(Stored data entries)
+++++

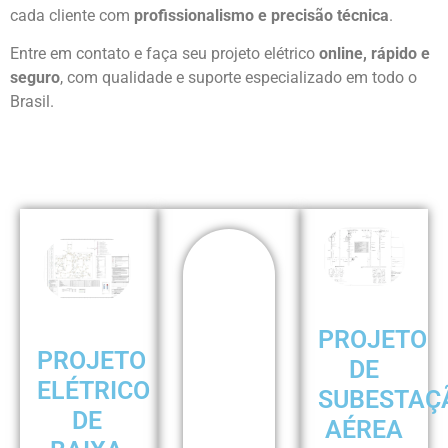
cada cliente com
profissionalismo e precisão técnica
.
Entre em contato e faça seu projeto elétrico
online, rápido e
seguro
, com qualidade e suporte especializado em todo o
Brasil.
PROJETO
PROJETO
DE
ELÉTRICO
SUBESTAÇ
DE
AÉREA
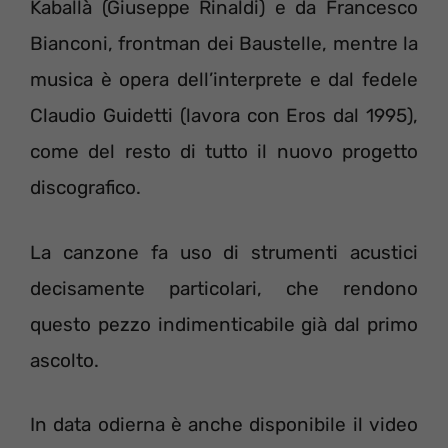
Kaballà (Giuseppe Rinaldi) e da Francesco
Bianconi, frontman dei Baustelle, mentre la
musica è opera dell’interprete e dal fedele
Claudio Guidetti (lavora con Eros dal 1995),
come del resto di tutto il nuovo progetto
discografico.
La canzone fa uso di strumenti acustici
decisamente particolari, che rendono
questo pezzo indimenticabile già dal primo
ascolto.
In data odierna è anche disponibile il video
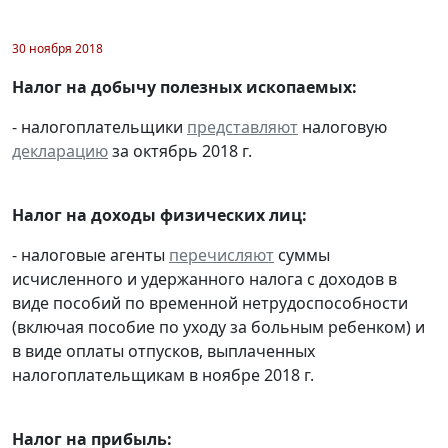
30 ноября 2018
Налог на добычу полезных ископаемых:
- налогоплательщики
представляют
налоговую
декларацию
за октябрь 2018 г.
Налог на доходы физических лиц:
- налоговые агенты
перечисляют
суммы
исчисленного и удержанного налога с доходов в
виде пособий по временной нетрудоспособности
(включая пособие по уходу за больным ребенком) и
в виде оплаты отпусков, выплаченных
налогоплательщикам в ноябре 2018 г.
Налог на прибыль:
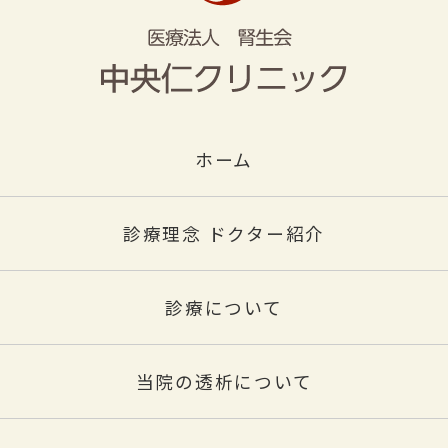
ホーム
診療理念 ドクター紹介
診療について
当院の透析について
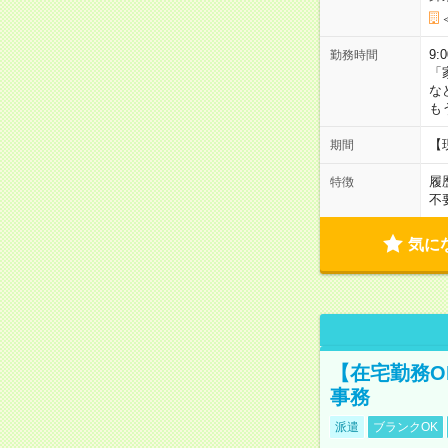
9:
勤務時間
「
な
も
【
期間
履
特徴
不
気に
【在宅勤務O
事務
派遣
ブランクOK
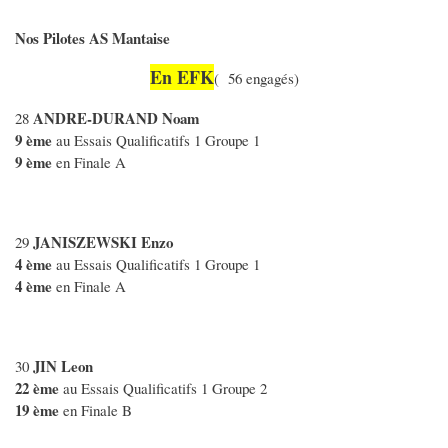
Nos Pilotes AS Mantaise
En EFK
( 56 engagés)
ANDRE-DURAND Noam
28
9 ème
au Essais Qualificatifs 1 Groupe 1
9 ème
en Finale A
JANISZEWSKI Enzo
29
4 ème
au Essais Qualificatifs 1 Groupe 1
4 ème
en Finale A
JIN Leon
30
22 ème
au Essais Qualificatifs 1 Groupe 2
19 ème
en Finale B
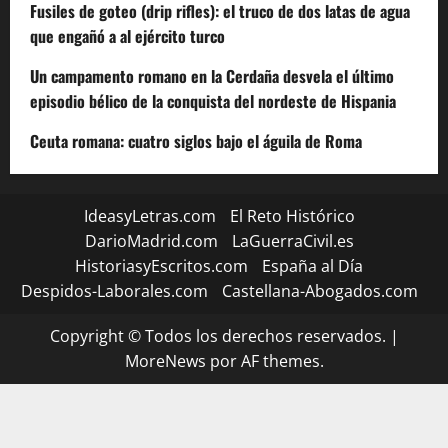
Fusiles de goteo (drip rifles): el truco de dos latas de agua
que engañó a al ejército turco
Un campamento romano en la Cerdaña desvela el último
episodio bélico de la conquista del nordeste de Hispania
Ceuta romana: cuatro siglos bajo el águila de Roma
IdeasyLetras.com
El Reto Histórico
DarioMadrid.com
LaGuerraCivil.es
HistoriasyEscritos.com
España al Día
Despidos-Laborales.com
Castellana-Abogados.com
Copyright © Todos los derechos reservados.
|
MoreNews
por AF themes.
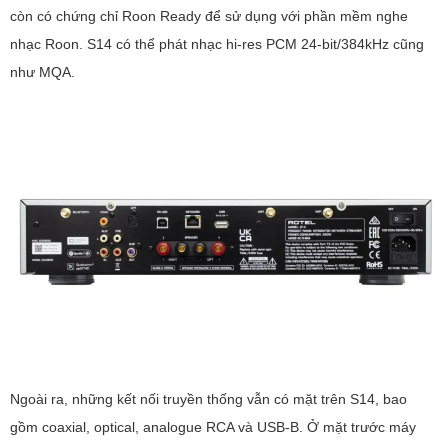
còn có chứng chỉ Roon Ready để sử dụng với phần mềm nghe
nhạc Roon. S14 có thể phát nhạc hi-res PCM 24-bit/384kHz cũng
như MQA.
Ngoài ra, những kết nối truyền thống vẫn có mặt trên S14, bao
gồm coaxial, optical, analogue RCA và USB-B. Ở mặt trước máy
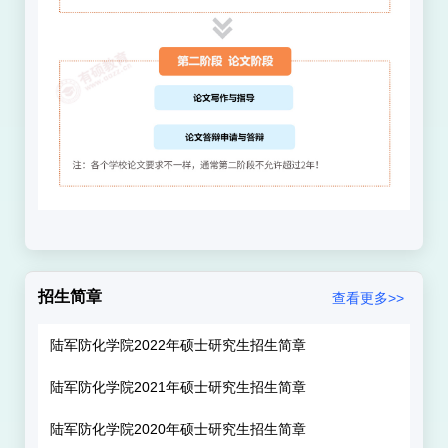
积
30000
多平米，多媒体教室
75
个，总使
用面积
15000
平米；校内外共有训练场地
21
个，建有能够容纳
3000
名观众的综合
体育场；建成了千兆主干网、
2000
多个
节点的园区网；图书馆面积
5000
多平
米，藏书
42.5
万册，中外期刊
1000
余
种，是中国数字图书馆分馆和国家星火
计划
CNKI
知识网络管理服务中心一级中
招生简章
查看更多>>
心。
多年来，学院深化教学改革，推进素
陆军防化学院2022年硕士研究生招生简章
质教育，取得了明显成效。学生参加国
陆军防化学院2021年硕士研究生招生简章
家英语四、六级统考，通过率超过北京
陆军防化学院2020年硕士研究生招生简章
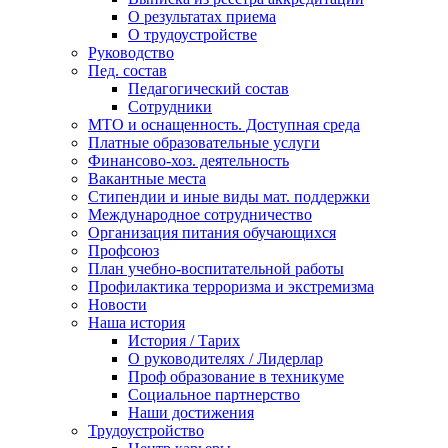
О результатах приема
О трудоустройстве
Руководство
Пед. состав
Педагогический состав
Сотрудники
МТО и оснащенность. Доступная среда
Платные образовательные услуги
Финансово-хоз. деятельность
Вакантные места
Стипендии и иные виды мат. поддержки
Международное сотрудничество
Организация питания обучающихся
Профсоюз
План учебно-воспитательной работы
Профилактика терроризма и экстремизма
Новости
Наша история
История / Тарих
О руководителях / Лидерлар
Проф образование в техникуме
Социальное партнерство
Наши достижения
Трудоустройство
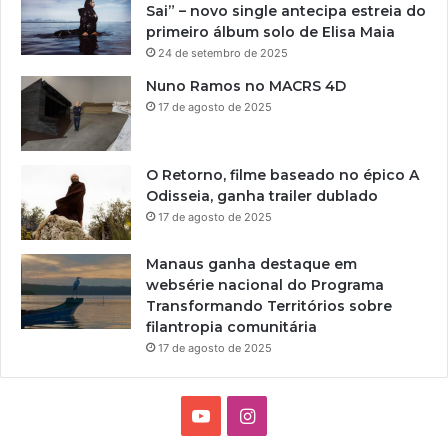
u
Sai” – novo single antecipa estreia do
2
b
primeiro álbum solo de Elisa Maia
0
e
24 de setembro de 2025
0
3
Nuno Ramos no MACRS 4D
a
17 de agosto de 2025
2
0
0
O Retorno, filme baseado no épico A
5
Odisseia, ganha trailer dublado
–
17 de agosto de 2025
L
i
Manaus ganha destaque em
n
websérie nacional do Programa
k
Transformando Territórios sobre
s
filantropia comunitária
d
17 de agosto de 2025
o
Y
o
Y
I
u
T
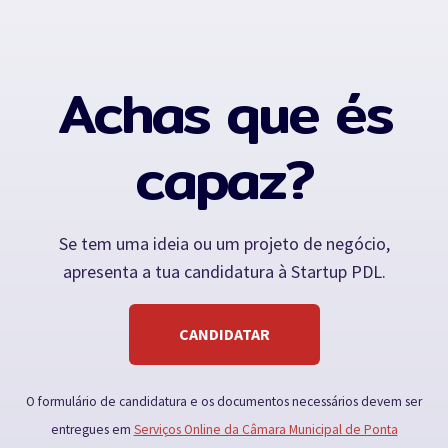
Achas que és
capaz?
Se tem uma ideia ou um projeto de negócio,
apresenta a tua candidatura à Startup PDL.
CANDIDATAR
O formulário de candidatura e os documentos necessários devem ser
entregues em
Serviços Online da Câmara Municipal de Ponta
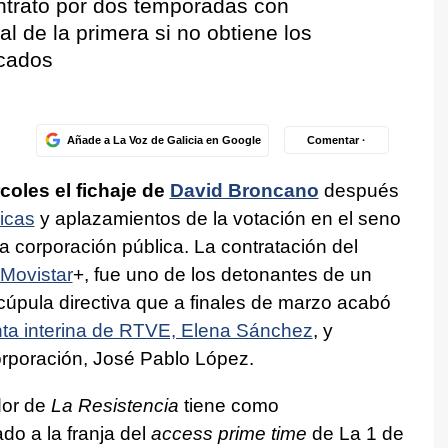
ntrato por dos temporadas con
nal de la primera si no obtiene los
rcados
Añade a La Voz de Galicia en Google
Comentar ·
oles el fichaje de
David Broncano
después
icas
y aplazamientos de la votación en el seno
a corporación pública. La contratación del
Movistar
+, fue uno de los detonantes de un
 cúpula directiva que a finales de marzo acabó
enta interina de RTVE, Elena Sánchez
, y
corporación, José Pablo López.
dor de
La Resistencia
tiene como
do a la franja del
access prime time
de La 1 de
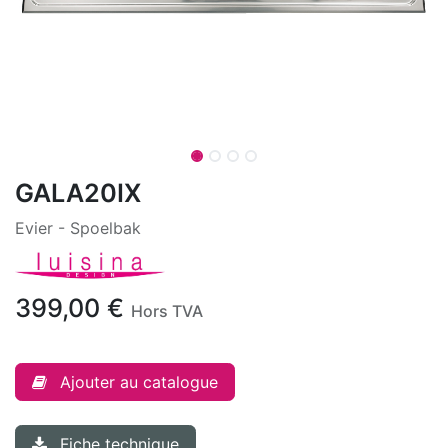
GALA20IX
Evier - Spoelbak
399,00
€
Hors TVA
Ajouter au catalogue
Fiche technique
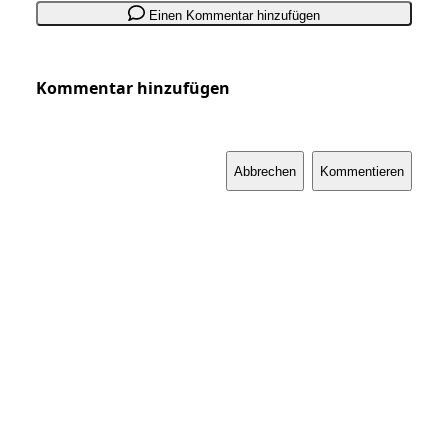
Einen Kommentar hinzufügen
Kommentar hinzufügen
Abbrechen
Kommentieren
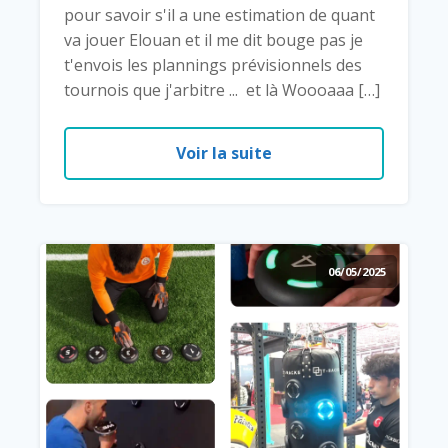
pour savoir s'il a une estimation de quant
va jouer Elouan et il me dit bouge pas je
t'envois les plannings prévisionnels des
tournois que j'arbitre ... et là Woooaaa […]
Voir la suite
06/05/2025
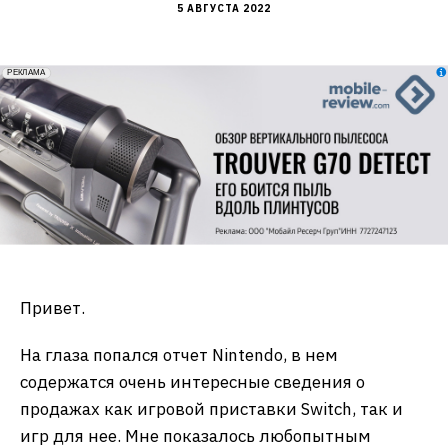
5 АВГУСТА 2022
erid: 2VfnxxmNzs5
РЕКЛАМА
Привет.
На глаза попался отчет Nintendo, в нем
содержатся очень интересные сведения о
продажах как игровой приставки Switch, так и
игр для нее. Мне показалось любопытным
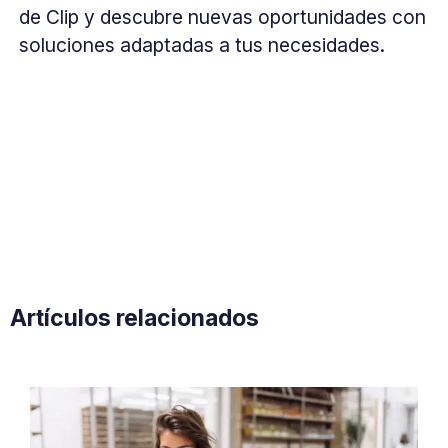
de Clip y descubre nuevas oportunidades con
soluciones adaptadas a tus necesidades.
Artículos relacionados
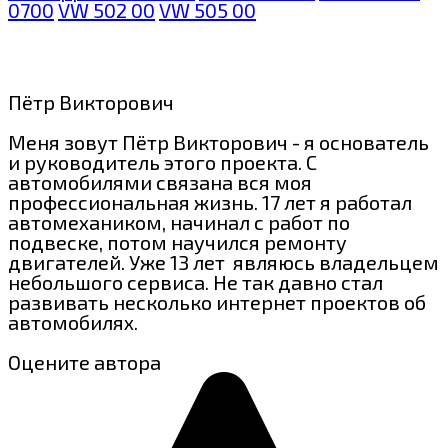
0700
VW 502 00
VW 505 00
Пётр Викторович
Меня зовут Пётр Викторович - я основатель
и руководитель этого проекта. С
автомобилями связана вся моя
профессиональная жизнь. 17 лет я работал
автомехаником, начинал с работ по
подвеске, потом научился ремонту
двигателей. Уже 13 лет являюсь владельцем
небольшого сервиса. Не так давно стал
развивать несколько интернет проектов об
автомобилях.
Оцените автора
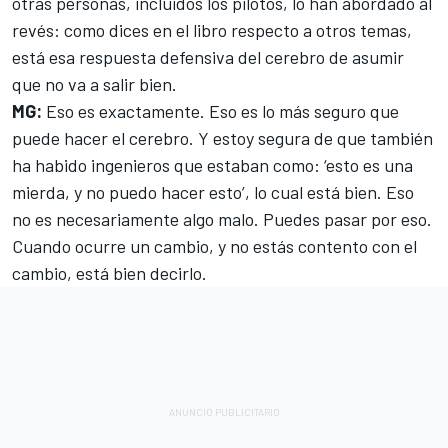
otras personas, incluidos los pilotos, lo han abordado al
revés: como dices en el libro respecto a otros temas,
está esa respuesta defensiva del cerebro de asumir
que no va a salir bien.
MG:
Eso es exactamente. Eso es lo más seguro que
puede hacer el cerebro. Y estoy segura de que también
ha habido ingenieros que estaban como: ‘esto es una
mierda, y no puedo hacer esto’, lo cual está bien. Eso
no es necesariamente algo malo. Puedes pasar por eso.
Cuando ocurre un cambio, y no estás contento con el
cambio, está bien decirlo.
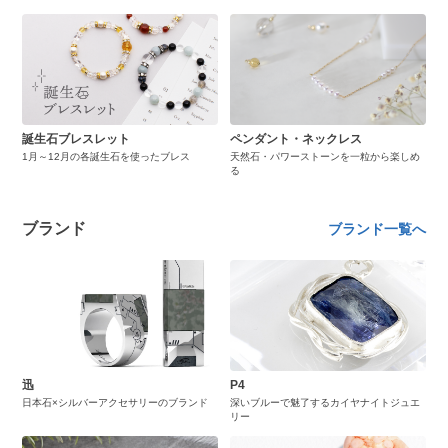
誕生石ブレスレット
ペンダント・ネックレス
1月～12月の各誕生石を使ったブレス
天然石・パワーストーンを一粒から楽しめ
る
ブランド
ブランド一覧へ
迅
P4
日本石×シルバーアクセサリーのブランド
深いブルーで魅了するカイヤナイトジュエ
リー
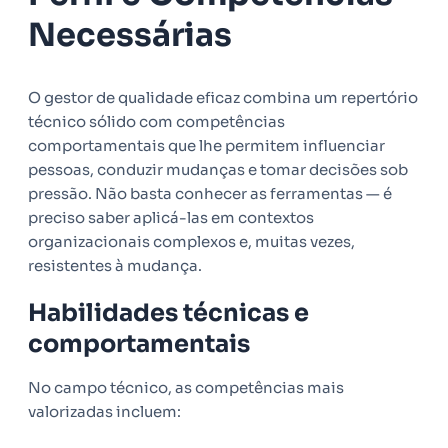
Necessárias
O gestor de qualidade eficaz combina um repertório
técnico sólido com competências
comportamentais que lhe permitem influenciar
pessoas, conduzir mudanças e tomar decisões sob
pressão. Não basta conhecer as ferramentas — é
preciso saber aplicá-las em contextos
organizacionais complexos e, muitas vezes,
resistentes à mudança.
Habilidades técnicas e
comportamentais
No campo técnico, as competências mais
valorizadas incluem:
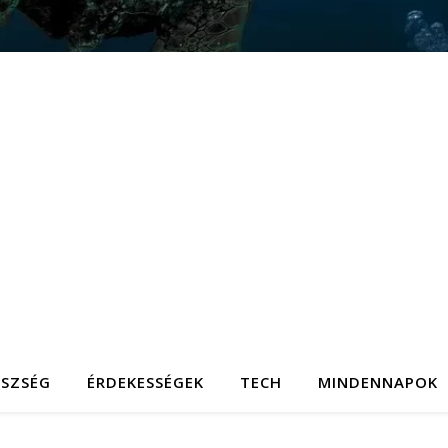
ÉSZSÉG
ÉRDEKESSÉGEK
TECH
MINDENNAPOK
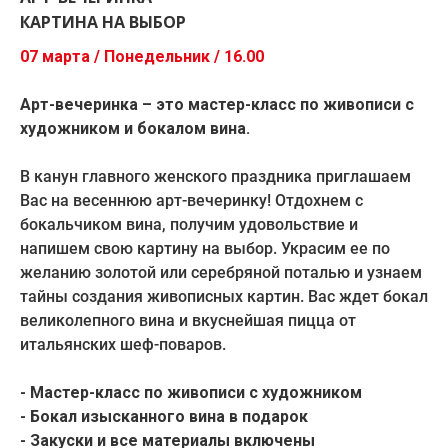
КАРТИНА НА ВЫБОР
07 марта / Понедельник / 16.00
Арт-вечеринка – это мастер-класс по живописи с
художником и бокалом вина.
В канун главного женского праздника приглашаем
Вас на весеннюю арт-вечеринку! Отдохнем с
бокальчиком вина, получим удовольствие и
напишем свою картину на выбор. Украсим ее по
желанию золотой или серебряной поталью и узнаем
тайны создания живописных картин. Вас ждет бокал
великолепного вина и вкуснейшая пицца от
итальянских шеф-поваров.
- Мастер-класс по живописи с художником
- Бокал изысканного вина в подарок
- Закуски и все материалы включены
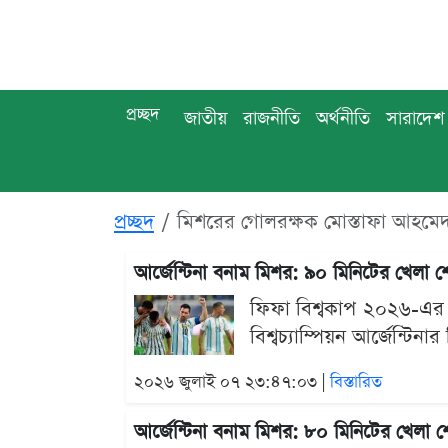
প্রচ্ছদ
জাতীয়
রাজনীতি
অর্থনীতি
সারাদেশ
প্রচ্ছদ
মিশরের গোলরক্ষক মোস্তাফা আহমে
আর্জেন্টিনা বনাম মিশর: ৯০ মিনিটের খেলা
ফিফা বিশ্বকাপ ২০২৬-এর শ
বিশ্বচ্যাম্পিয়ন আর্জেন্ট
২০২৬ জুলাই ০৭ ২৩:৪৭:০৩ |
বিস্তারিত
আর্জেন্টিনা বনাম মিশর: ৮০ মিনিটের খেলা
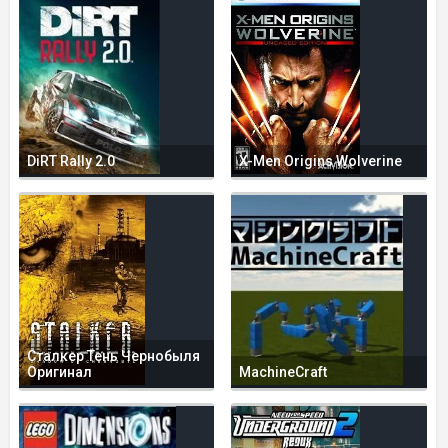
DiRT Rally 2.0
X-Men Origins Wolverine
Сталкер Тень Чернобыля
Оригинал
MachineCraft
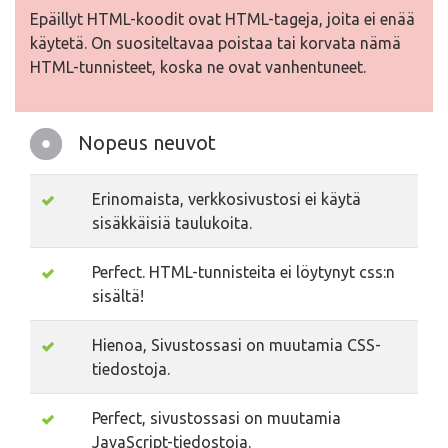
Epäillyt HTML-koodit ovat HTML-tageja, joita ei enää
käytetä. On suositeltavaa poistaa tai korvata nämä
HTML-tunnisteet, koska ne ovat vanhentuneet.
Nopeus neuvot
Erinomaista, verkkosivustosi ei käytä
sisäkkäisiä taulukoita.
Perfect. HTML-tunnisteita ei löytynyt css:n
sisältä!
Hienoa, Sivustossasi on muutamia CSS-
tiedostoja.
Perfect, sivustossasi on muutamia
JavaScript-tiedostoja.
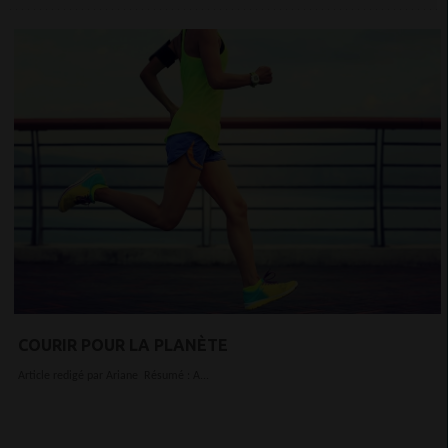
COURIR POUR LA PLANÈTE
Article redigé par Ariane Résumé : A...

+++++

Copy every line from the entries that contains the word "qualidade".

, com qualidade e suporte especializado em todo o
O gestor de qualidade eficaz combina um repertório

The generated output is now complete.